Severe electrolyte disturbances US Medical PG Question 10: For evaluating the functioning of a health center, which is the most important determinant for assessing clinical management?
- A. Structure
- B. Input
- C. Process (Correct Answer)
- D. Outcome
- E. Output
Severe electrolyte disturbances Explanation: ***Process***
- Evaluating the **process** involves assessing the actual delivery of care, including adherence to clinical guidelines, patient-provider interactions, and the timeliness and appropriateness of services.

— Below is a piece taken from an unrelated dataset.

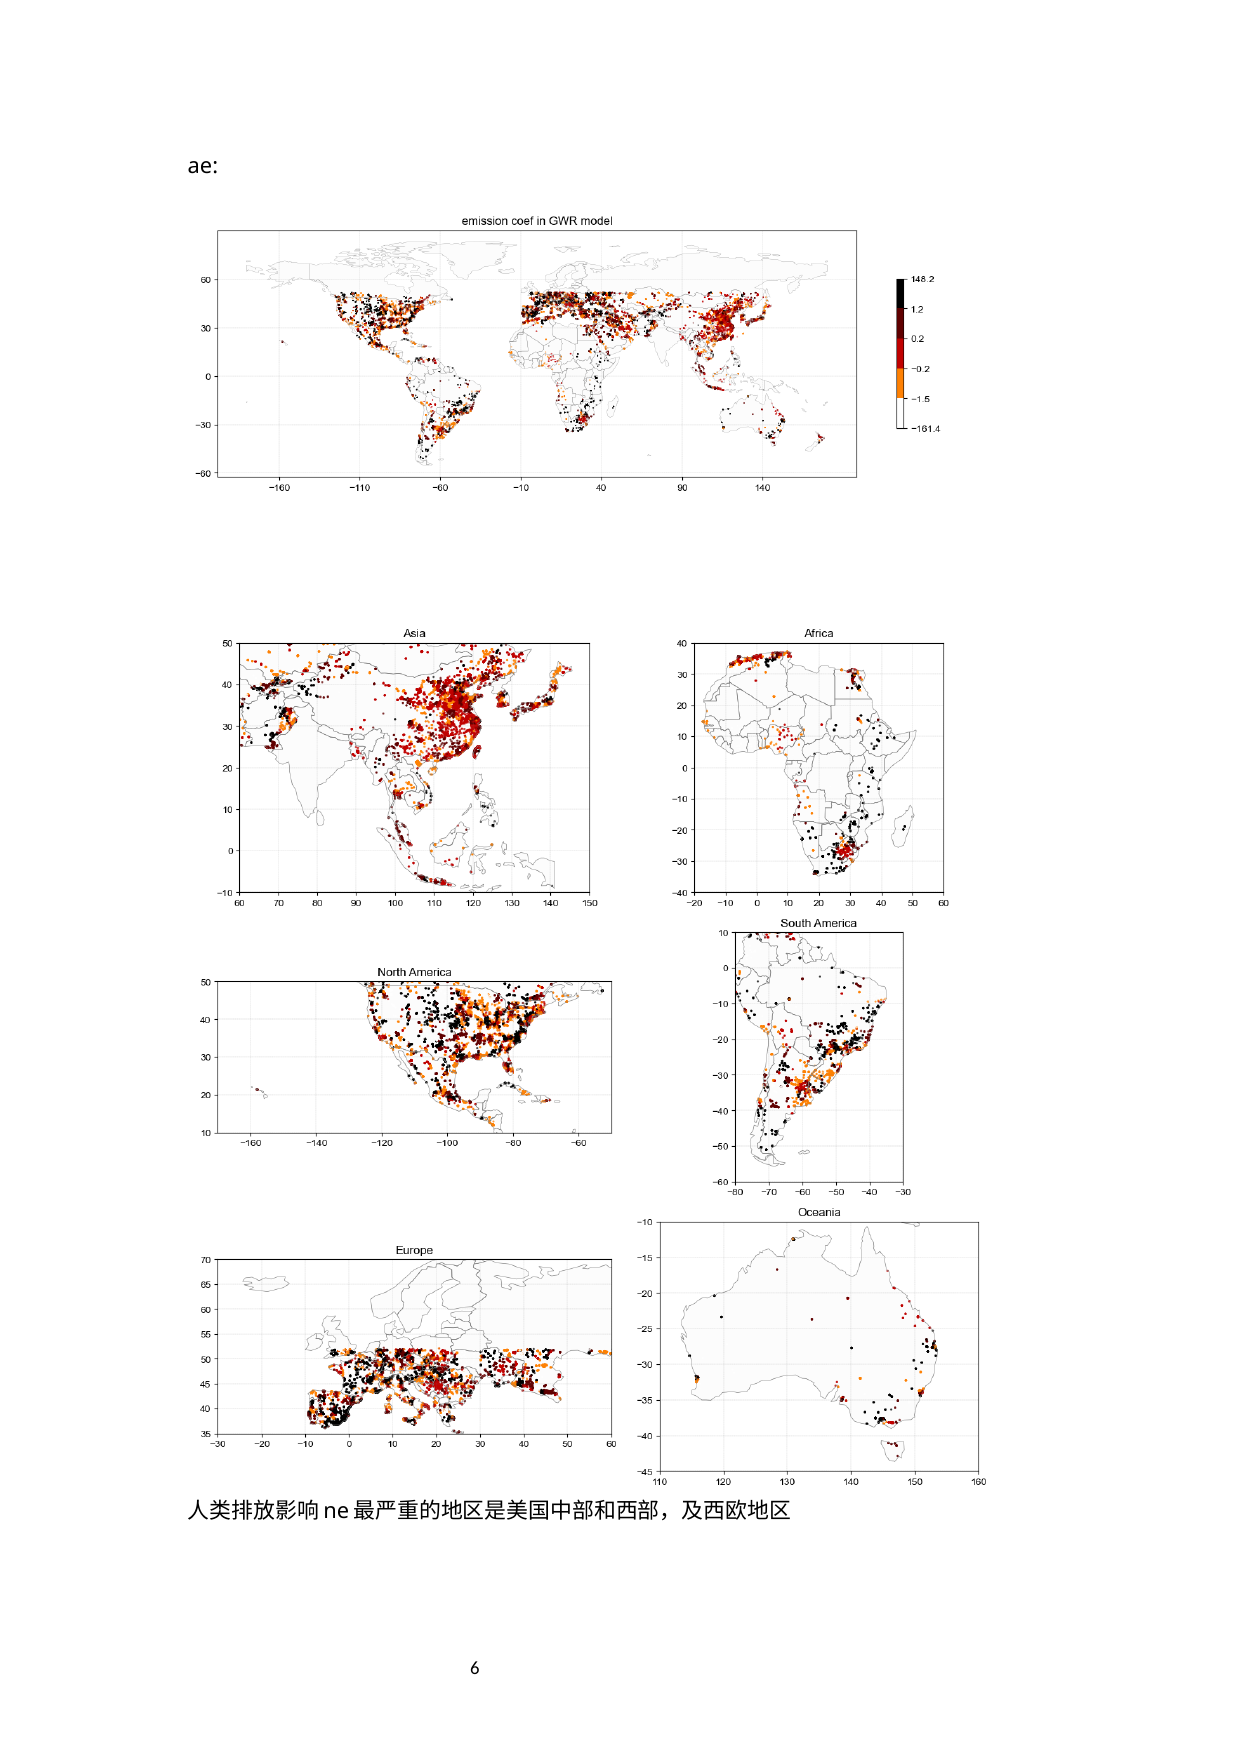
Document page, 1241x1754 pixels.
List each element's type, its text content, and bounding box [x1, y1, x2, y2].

picture [187, 209, 993, 1493]
list ae: [187, 150, 1053, 180]
list 人类排放影响ne最严重的地区是美国中部和西部，及西欧地区 [187, 1493, 1053, 1524]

This directly reflects the quality of **clinical management**.
- It focuses on *how* care is provided, which is crucial for identifying areas of strength and weakness in the day-to-day operations of a health center's clinical functions.
*Structure*
- **Structure** refers to the resources and settings in which care is provided, such as facilities, equipment, staff qualifications, and organizational policies.
- While important, a good structure does not guarantee good clinical management; the structure offers the potential for quality, but the actual delivery of care (process) is what matters most for assessment.
*Input*
- **Input** is a broad term often overlapping with structure, referring to the resources poured into the system like funding, staff, and materials.
- Like structure, input provides the necessary components, but evaluating them alone does not directly assess the *effectiveness* or *quality* of clinical management.
*Output*
- **Output** refers to the immediate results of service delivery, such as the number of patients seen, procedures performed, or services rendered.
- While outputs can be measured, they represent quantity rather than quality and do not directly assess the appropriateness or effectiveness of clinical management itself.
*Outcome*
- **Outcome** measures the end results of care, such as patient health status, satisfaction, or mortality rates.
- While outcomes are critical, they are often influenced by many factors beyond direct clinical management (e.g., patient adherence, social determinants of health) and may not immediately reflect the quality of the *process* of care delivery itself.